Perhaps the biggest news to come out of this week’s Mackinac Policy Conference is that it has happened.
The Detroit Regional Chamber held its annual Grand Hotel conference amid a global pandemic. The simple act of bringing together around 1,000 influential people in the state after the trauma of the past 18 months was noteworthy. The chamber’s COVID vaccine verification requirement will likely become a model for witnessing future big events in Michigan as we move from managing pandemic crises to managing the endemic risk of a virus that experts say in public health, will be with us for years to come. (But will there be bracelets? Maybe not, speculates our editor-in-chief Kelley Root: “The hugs and handshakes – just a habit, really – mostly won out,” a- she writes this week.)
The context of the pandemic has at times eclipsed political discussions in the ornate theater of the Grand Hotel.
But like previous carefully choreographed gatherings on Mackinac Island, it’s often what goes unrecorded on stage that deserves further discussion in the weeks and months following the event.
Longtime Mackinac conference attendees can’t recall a year when regional leaders in southeast Michigan didn’t talk about fixing the region’s fragmented public transportation system.
This is almost always a major topic of discussion, as it is a set of regional issues that will require regional solutions. And in 30 years, few solutions have emerged.
But it was largely absent from this year’s agenda, which focused on improving public health, post-pandemic work, and promoting racial and economic equity.
Many approaches to advancing racial equity and economic mobility have been discussed on the island, including reparations (in a panel discussion as part of the official conference program and in some Crain podcast conversations as well).

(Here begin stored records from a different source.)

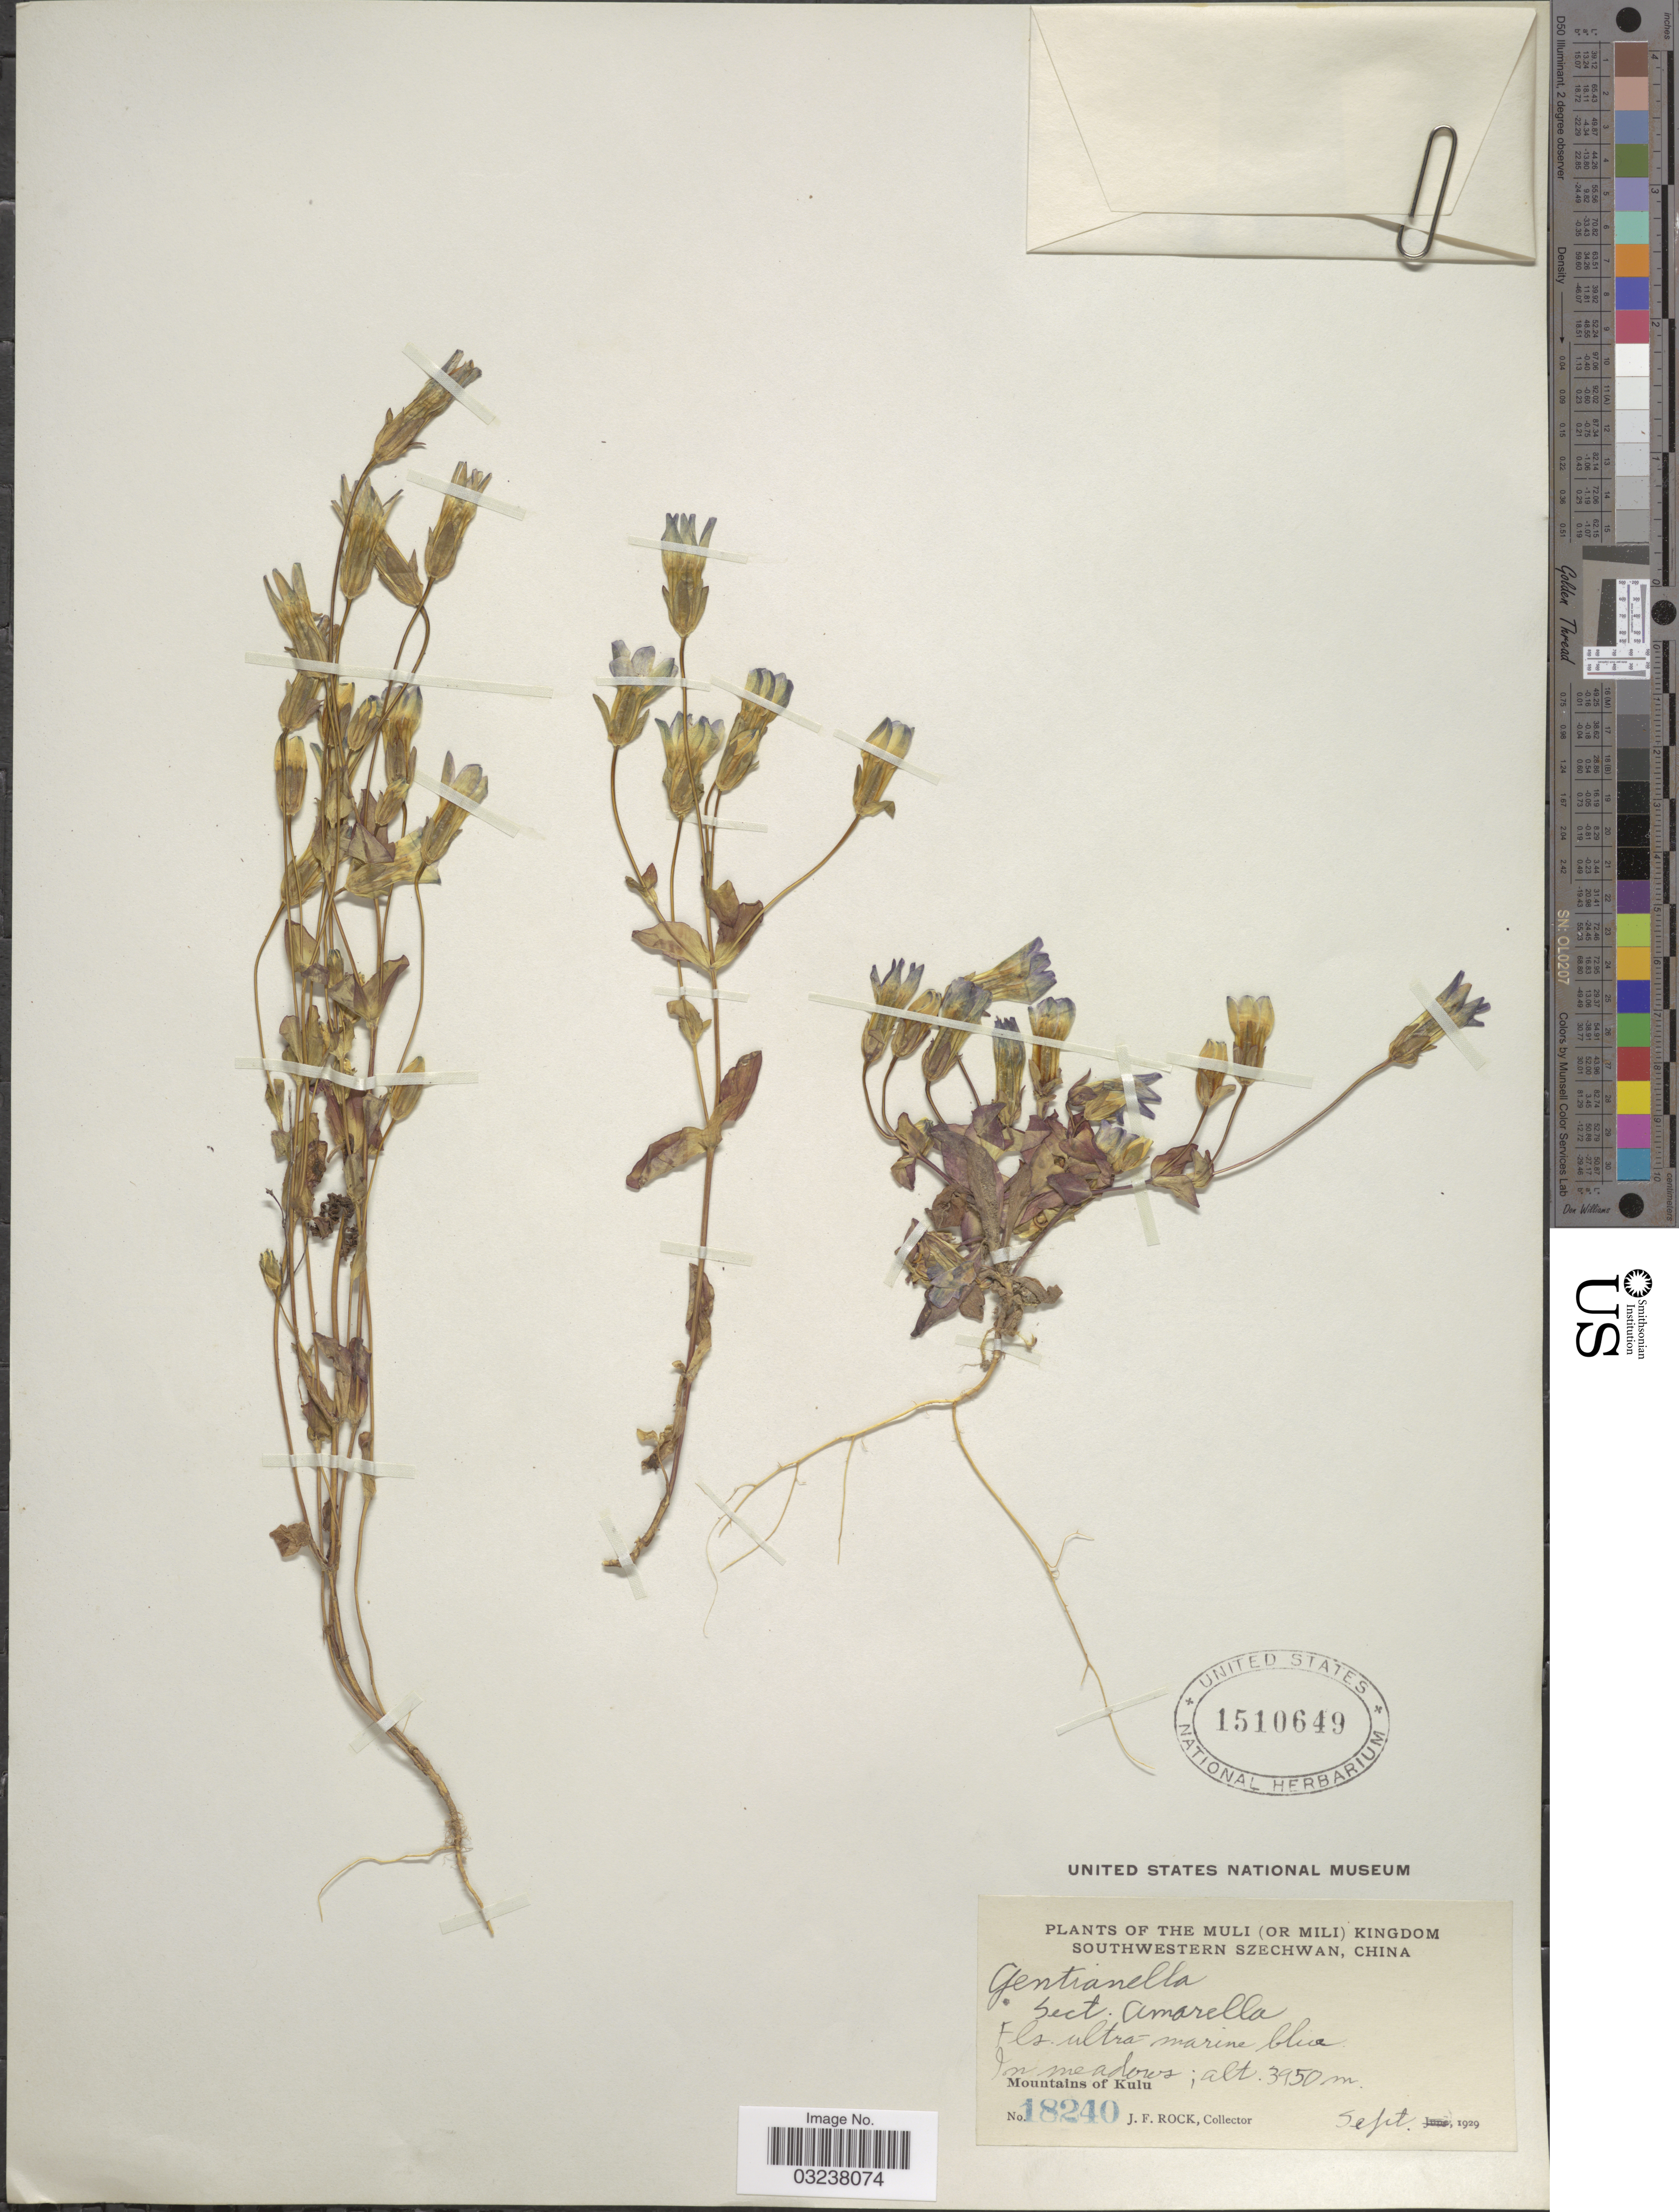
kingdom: Plantae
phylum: Tracheophyta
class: Magnoliopsida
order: Gentianales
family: Gentianaceae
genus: Gentianella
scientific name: Gentianella sp.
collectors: J. Rock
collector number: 18240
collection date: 1929-09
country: China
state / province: Sichuan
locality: The Muli (or Mili) Kingdom, southwestern Szechwan. Mountains of Kulu.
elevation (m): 3950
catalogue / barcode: US 1510649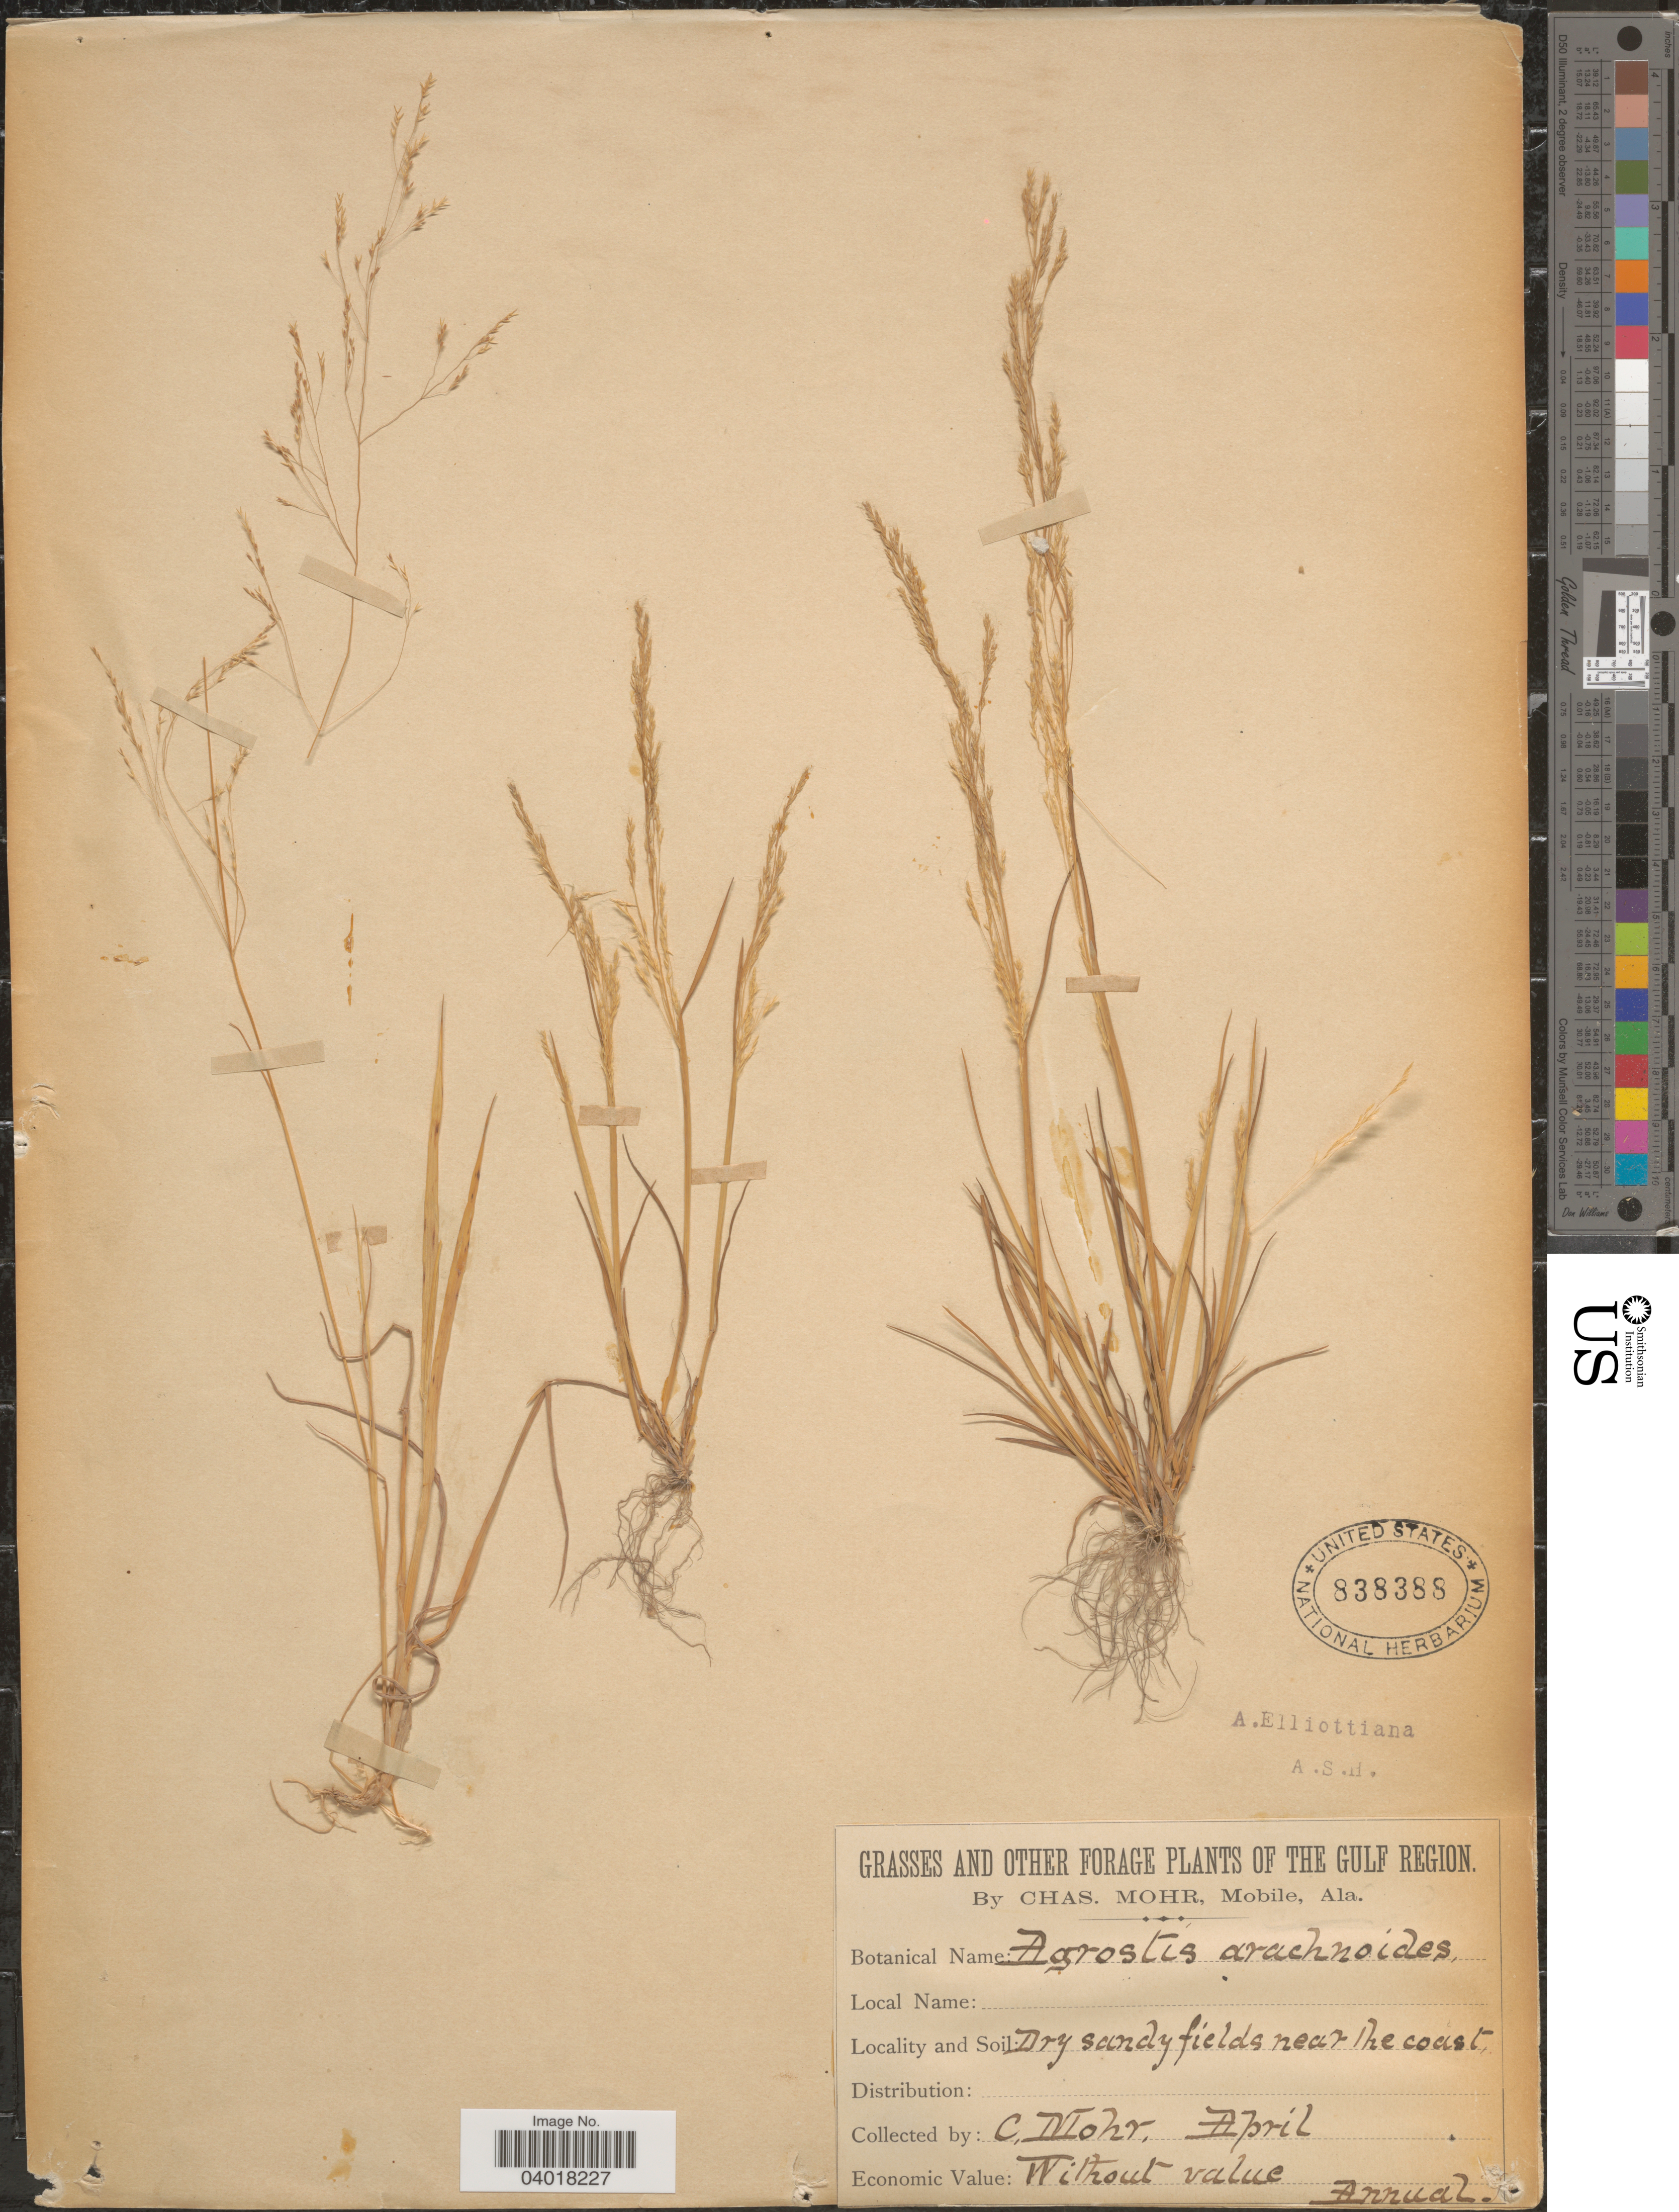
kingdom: Plantae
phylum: Tracheophyta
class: Liliopsida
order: Poales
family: Poaceae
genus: Agrostis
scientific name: Agrostis elliottiana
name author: Schult.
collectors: Mohr, C. T. (herbarium)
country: United States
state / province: Alabama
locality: The Gulf Region. Dry sandy fields near the coast.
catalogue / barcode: US 838388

But, as we highlighted in our Crain’s Forum this week, public transit is one of the region’s most pressing equity issues. A report from Detroit Future City found that black commuters in the area spend nearly twice as much of their income on public transportation as white commuters. For blacks in Detroit, that’s 23 cents per dollar earned, compared to 12 cents per dollar for their white neighbors. These workers also pay a high price for time spent in transit to get to jobs that are mostly found in the suburbs.
One of the peculiarities of this year’s unusual Mackinac conference that may explain why public transport was not addressed was the lack of real policy makers in attendance. Oakland County Director Dave Coulter and Macomb County Director Mark Hackel both skipped the conference, for different reasons. There was not a single state lawmaker on the island until the last night of the conference because they were stuck in Lansing voting on the state budget.
The lack of policymakers to discuss vital political issues was so noticeable that the list of things to do after the Detroit chamber conference included ensuring “at the 2022 Mackinac Policy Conference a strong representation of bipartisan elected leaders.”
If they can get there next year, maybe the discussion can get back to repairing urban and suburban bus systems.